> [TASK BRIEF]
Would you copy each line of the data below that has "space"?

> [RAW DATA]
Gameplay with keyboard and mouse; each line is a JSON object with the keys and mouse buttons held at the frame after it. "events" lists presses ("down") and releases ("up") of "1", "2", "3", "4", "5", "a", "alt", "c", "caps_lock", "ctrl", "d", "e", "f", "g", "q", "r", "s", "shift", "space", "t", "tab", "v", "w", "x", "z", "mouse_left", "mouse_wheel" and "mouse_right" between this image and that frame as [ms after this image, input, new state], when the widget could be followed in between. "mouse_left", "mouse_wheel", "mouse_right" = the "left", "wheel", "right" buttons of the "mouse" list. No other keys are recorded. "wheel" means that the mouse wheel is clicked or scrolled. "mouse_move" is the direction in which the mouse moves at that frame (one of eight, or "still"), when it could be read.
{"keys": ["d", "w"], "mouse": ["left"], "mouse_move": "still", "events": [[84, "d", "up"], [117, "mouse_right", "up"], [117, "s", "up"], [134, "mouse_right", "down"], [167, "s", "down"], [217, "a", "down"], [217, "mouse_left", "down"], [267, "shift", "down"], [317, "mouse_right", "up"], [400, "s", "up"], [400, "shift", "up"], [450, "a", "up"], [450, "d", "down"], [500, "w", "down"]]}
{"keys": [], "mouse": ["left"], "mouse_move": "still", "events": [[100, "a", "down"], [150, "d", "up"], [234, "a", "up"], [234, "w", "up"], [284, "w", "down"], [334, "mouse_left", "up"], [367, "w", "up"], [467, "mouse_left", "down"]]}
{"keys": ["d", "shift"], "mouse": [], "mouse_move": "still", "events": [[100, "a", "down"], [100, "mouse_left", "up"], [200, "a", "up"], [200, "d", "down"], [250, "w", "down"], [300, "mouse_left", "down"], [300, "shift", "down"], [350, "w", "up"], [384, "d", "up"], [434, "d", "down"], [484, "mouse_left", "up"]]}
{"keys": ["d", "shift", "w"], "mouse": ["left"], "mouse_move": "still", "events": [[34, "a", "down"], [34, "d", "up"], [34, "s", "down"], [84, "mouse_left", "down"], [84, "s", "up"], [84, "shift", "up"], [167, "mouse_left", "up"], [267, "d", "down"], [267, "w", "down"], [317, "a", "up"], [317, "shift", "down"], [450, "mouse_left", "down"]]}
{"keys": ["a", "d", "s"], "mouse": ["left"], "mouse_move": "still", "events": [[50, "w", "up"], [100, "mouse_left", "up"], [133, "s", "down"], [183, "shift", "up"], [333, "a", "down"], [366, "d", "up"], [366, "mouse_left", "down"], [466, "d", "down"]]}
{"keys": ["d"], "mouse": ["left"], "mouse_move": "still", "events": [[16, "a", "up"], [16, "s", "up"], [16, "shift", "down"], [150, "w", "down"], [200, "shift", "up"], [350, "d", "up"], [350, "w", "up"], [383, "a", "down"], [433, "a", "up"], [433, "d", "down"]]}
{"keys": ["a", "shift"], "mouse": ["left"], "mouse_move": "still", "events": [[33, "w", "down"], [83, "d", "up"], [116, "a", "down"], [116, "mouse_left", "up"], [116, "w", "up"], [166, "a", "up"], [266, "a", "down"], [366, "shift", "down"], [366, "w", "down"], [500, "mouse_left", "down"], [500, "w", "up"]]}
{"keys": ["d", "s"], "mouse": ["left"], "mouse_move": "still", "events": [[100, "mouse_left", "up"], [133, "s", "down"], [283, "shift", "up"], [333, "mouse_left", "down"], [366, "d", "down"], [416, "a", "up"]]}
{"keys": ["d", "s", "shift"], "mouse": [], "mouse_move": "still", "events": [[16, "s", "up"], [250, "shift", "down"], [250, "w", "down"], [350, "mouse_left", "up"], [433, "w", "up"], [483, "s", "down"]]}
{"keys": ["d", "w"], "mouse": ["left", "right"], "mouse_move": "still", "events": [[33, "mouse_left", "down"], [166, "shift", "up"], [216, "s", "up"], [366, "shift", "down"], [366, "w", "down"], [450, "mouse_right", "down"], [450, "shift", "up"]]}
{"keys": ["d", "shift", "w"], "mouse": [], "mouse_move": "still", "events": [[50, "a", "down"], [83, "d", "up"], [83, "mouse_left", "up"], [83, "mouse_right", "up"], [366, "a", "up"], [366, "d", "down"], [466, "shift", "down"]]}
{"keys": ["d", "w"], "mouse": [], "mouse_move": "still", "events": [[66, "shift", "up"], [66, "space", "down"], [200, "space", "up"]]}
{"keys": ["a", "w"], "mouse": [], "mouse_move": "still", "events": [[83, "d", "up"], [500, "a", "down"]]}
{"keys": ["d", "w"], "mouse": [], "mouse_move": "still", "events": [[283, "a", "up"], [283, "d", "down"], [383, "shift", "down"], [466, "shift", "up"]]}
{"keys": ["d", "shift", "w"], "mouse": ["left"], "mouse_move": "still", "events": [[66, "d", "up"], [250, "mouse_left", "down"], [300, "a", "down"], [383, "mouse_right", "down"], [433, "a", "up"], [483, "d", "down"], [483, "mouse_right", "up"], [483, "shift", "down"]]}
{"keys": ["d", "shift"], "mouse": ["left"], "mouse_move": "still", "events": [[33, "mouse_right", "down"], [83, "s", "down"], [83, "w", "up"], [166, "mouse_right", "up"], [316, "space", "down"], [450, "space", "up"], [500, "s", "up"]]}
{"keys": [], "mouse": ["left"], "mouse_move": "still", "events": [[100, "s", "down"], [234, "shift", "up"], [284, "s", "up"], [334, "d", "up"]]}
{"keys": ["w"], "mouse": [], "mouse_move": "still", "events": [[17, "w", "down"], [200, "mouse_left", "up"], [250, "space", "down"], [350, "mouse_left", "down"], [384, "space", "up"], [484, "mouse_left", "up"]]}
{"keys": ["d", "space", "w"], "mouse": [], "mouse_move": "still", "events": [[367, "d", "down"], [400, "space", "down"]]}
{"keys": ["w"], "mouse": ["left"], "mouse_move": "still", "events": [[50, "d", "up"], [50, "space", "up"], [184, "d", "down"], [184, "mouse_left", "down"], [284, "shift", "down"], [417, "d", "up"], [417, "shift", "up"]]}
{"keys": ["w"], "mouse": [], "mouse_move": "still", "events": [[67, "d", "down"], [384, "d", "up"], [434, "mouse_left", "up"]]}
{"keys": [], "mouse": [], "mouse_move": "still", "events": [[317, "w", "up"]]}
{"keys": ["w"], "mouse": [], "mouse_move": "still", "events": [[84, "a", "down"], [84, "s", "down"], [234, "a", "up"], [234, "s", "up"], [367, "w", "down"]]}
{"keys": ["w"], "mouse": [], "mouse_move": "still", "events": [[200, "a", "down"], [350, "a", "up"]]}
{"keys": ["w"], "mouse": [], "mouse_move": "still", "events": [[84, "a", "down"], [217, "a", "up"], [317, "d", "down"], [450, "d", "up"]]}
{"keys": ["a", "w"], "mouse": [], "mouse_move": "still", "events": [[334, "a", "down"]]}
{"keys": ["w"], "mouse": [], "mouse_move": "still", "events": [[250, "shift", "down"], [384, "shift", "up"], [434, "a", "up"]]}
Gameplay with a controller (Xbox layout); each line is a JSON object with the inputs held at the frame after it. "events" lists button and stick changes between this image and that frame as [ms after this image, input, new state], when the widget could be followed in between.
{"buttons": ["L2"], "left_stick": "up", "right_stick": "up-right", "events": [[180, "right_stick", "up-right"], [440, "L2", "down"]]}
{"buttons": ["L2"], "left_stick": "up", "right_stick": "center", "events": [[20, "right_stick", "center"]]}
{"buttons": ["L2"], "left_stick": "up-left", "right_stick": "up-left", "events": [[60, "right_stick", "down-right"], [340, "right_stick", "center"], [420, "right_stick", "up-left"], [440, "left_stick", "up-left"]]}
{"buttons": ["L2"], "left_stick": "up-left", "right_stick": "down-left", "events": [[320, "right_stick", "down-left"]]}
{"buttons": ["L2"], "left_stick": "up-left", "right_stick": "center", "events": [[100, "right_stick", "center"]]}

> [ANSWER]
Gameplay with keyboard and mouse; each line is a JSON object with the keys and mouse buttons held at the frame after it. "events" lists presses ("down") and releases ("up") of "1", "2", "3", "4", "5", "a", "alt", "c", "caps_lock", "ctrl", "d", "e", "f", "g", "q", "r", "s", "shift", "space", "t", "tab", "v", "w", "x", "z", "mouse_left", "mouse_wheel" and "mouse_right" between this image and that frame as [ms after this image, input, new state], when the widget could be followed in between. "mouse_left", "mouse_wheel", "mouse_right" = the "left", "wheel", "right" buttons of the "mouse" list. No other keys are recorded. "wheel" means that the mouse wheel is clicked or scrolled. "mouse_move" is the direction in which the mouse moves at that frame (one of eight, or "still"), when it could be read.
{"keys": ["d", "w"], "mouse": [], "mouse_move": "still", "events": [[66, "shift", "up"], [66, "space", "down"], [200, "space", "up"]]}
{"keys": ["d", "shift"], "mouse": ["left"], "mouse_move": "still", "events": [[33, "mouse_right", "down"], [83, "s", "down"], [83, "w", "up"], [166, "mouse_right", "up"], [316, "space", "down"], [450, "space", "up"], [500, "s", "up"]]}
{"keys": ["w"], "mouse": [], "mouse_move": "still", "events": [[17, "w", "down"], [200, "mouse_left", "up"], [250, "space", "down"], [350, "mouse_left", "down"], [384, "space", "up"], [484, "mouse_left", "up"]]}
{"keys": ["d", "space", "w"], "mouse": [], "mouse_move": "still", "events": [[367, "d", "down"], [400, "space", "down"]]}
{"keys": ["w"], "mouse": ["left"], "mouse_move": "still", "events": [[50, "d", "up"], [50, "space", "up"], [184, "d", "down"], [184, "mouse_left", "down"], [284, "shift", "down"], [417, "d", "up"], [417, "shift", "up"]]}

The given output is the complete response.